佛像圖彙27
【27】善住法海勝慧遊戲神通(ぜんじゅうほうかいしょうえゆげじんつう)
[訳]
善住法海勝慧遊戲神通 梵字はア
東方に行く事九競伽沙の仏土に一つの世界が有り、名を善住法海国という。そこに一人の仏がおわして、名を善住法海勝慧遊戲神通如来という。四つの大願を発せられた。
[解説]
七仏薬師の第六。右手には薬壷を持っている。
尊号の「遊戯神通」とは、仏菩薩が神通に遊んで人を化して以て自ら娯楽すること。神通とは、無礙(むげ)自在で超人的な不思議な力。また、そのはたらき。霊妙ではかり知れず、自由自在にどんな事をもなしうる働きや力。禅定などの修行によって得られるもので、天眼通・天耳通・他心通・宿命通・神足通の五神通、また、これに漏尽通を加えた六神通があるという。俗人の「遊び」とは違うが、それにより心を楽しませる、悦楽するという点は通じるだろう。

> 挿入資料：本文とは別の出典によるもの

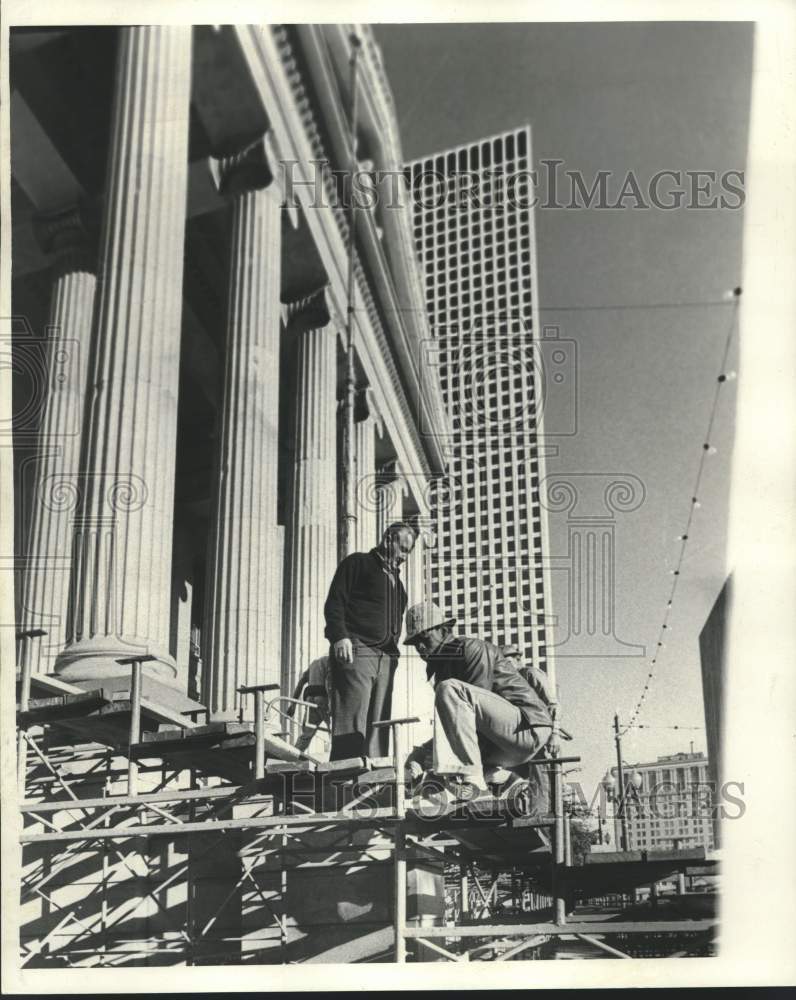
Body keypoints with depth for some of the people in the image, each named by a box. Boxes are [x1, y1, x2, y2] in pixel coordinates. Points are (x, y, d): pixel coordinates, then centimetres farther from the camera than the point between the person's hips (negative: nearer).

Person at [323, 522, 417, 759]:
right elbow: (334, 603, -4)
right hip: (356, 651, -7)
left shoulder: (396, 580, 27)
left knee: (378, 729, 4)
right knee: (352, 728, -14)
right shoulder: (358, 563, 6)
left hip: (386, 658, 7)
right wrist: (340, 636, -18)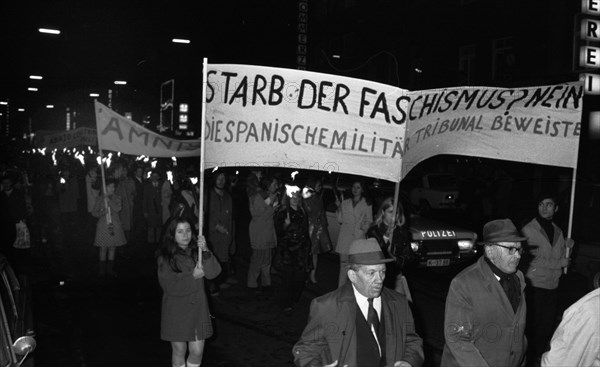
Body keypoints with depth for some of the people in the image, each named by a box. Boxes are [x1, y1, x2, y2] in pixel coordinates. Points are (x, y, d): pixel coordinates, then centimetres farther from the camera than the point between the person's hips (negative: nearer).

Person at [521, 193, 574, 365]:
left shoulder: (557, 231, 11)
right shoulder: (529, 230, -10)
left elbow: (562, 258, 15)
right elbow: (533, 259, -16)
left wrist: (567, 246, -4)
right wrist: (559, 263, -11)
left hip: (553, 285, 6)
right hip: (535, 285, -6)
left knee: (549, 322, 13)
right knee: (534, 324, 2)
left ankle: (543, 352, 30)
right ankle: (533, 357, 18)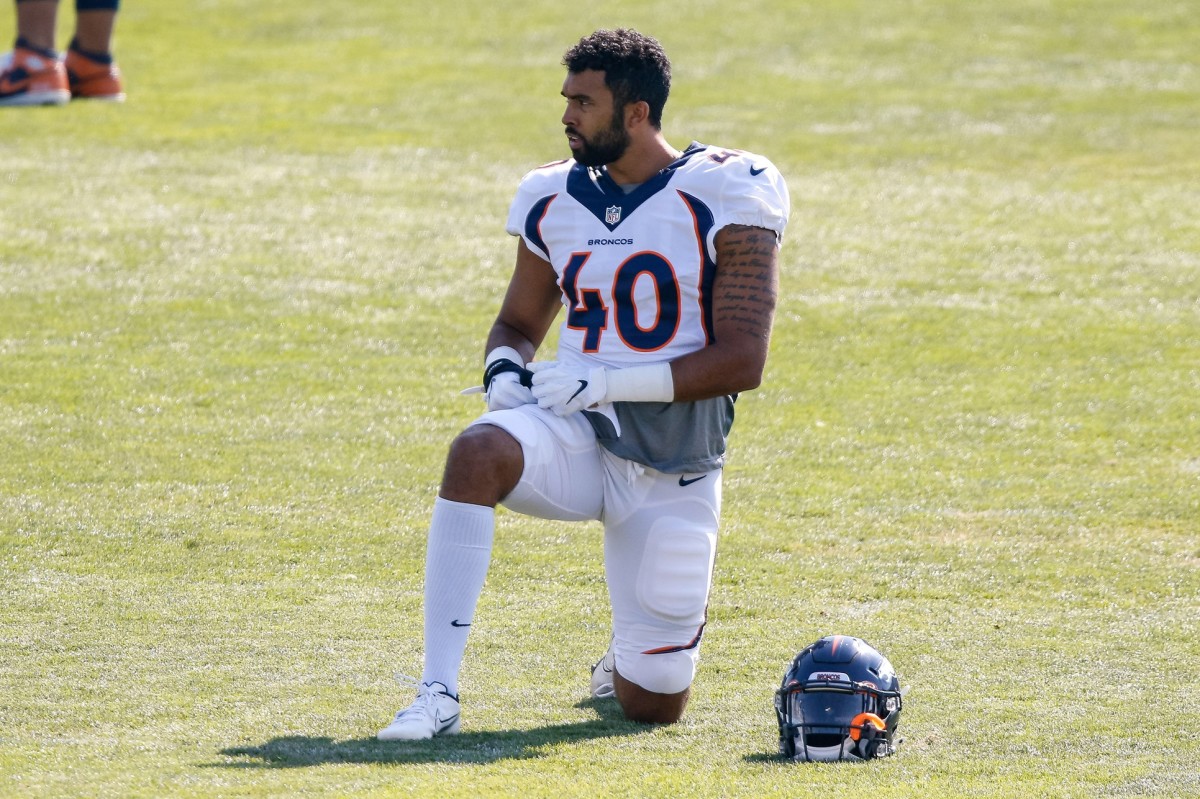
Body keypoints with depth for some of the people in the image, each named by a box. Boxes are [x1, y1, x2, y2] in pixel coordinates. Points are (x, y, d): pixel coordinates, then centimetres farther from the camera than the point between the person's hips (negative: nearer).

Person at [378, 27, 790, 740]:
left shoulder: (722, 198, -11)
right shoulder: (557, 199, 4)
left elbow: (743, 361, -16)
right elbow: (519, 323, 18)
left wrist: (608, 381, -22)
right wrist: (506, 369, -7)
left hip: (674, 471, -2)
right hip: (577, 440, 2)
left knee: (653, 704, 0)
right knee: (478, 452, -35)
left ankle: (631, 653, 40)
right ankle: (439, 695, -34)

画像は中国の清時代(18~19世紀)の銅造、鍍金による彫像で、着衣や台座の形式が一致するため、七仏薬師として造られたとみられている。右手を前に向け、左手を腹前で仰ぐ仕草から、宝月智厳光音自在王如来あるいは法海勝慧遊戯神通如来である可能性が考えられるものの、銘文がなく区別しがたいという。『佛像圖彙』の法海勝慧遊戯神通は手の格好が違うが、何を元にしたのであろうか。七仏薬師の彫像はほとんど例がないだけに、この像は貴重である。東京国立博物館蔵。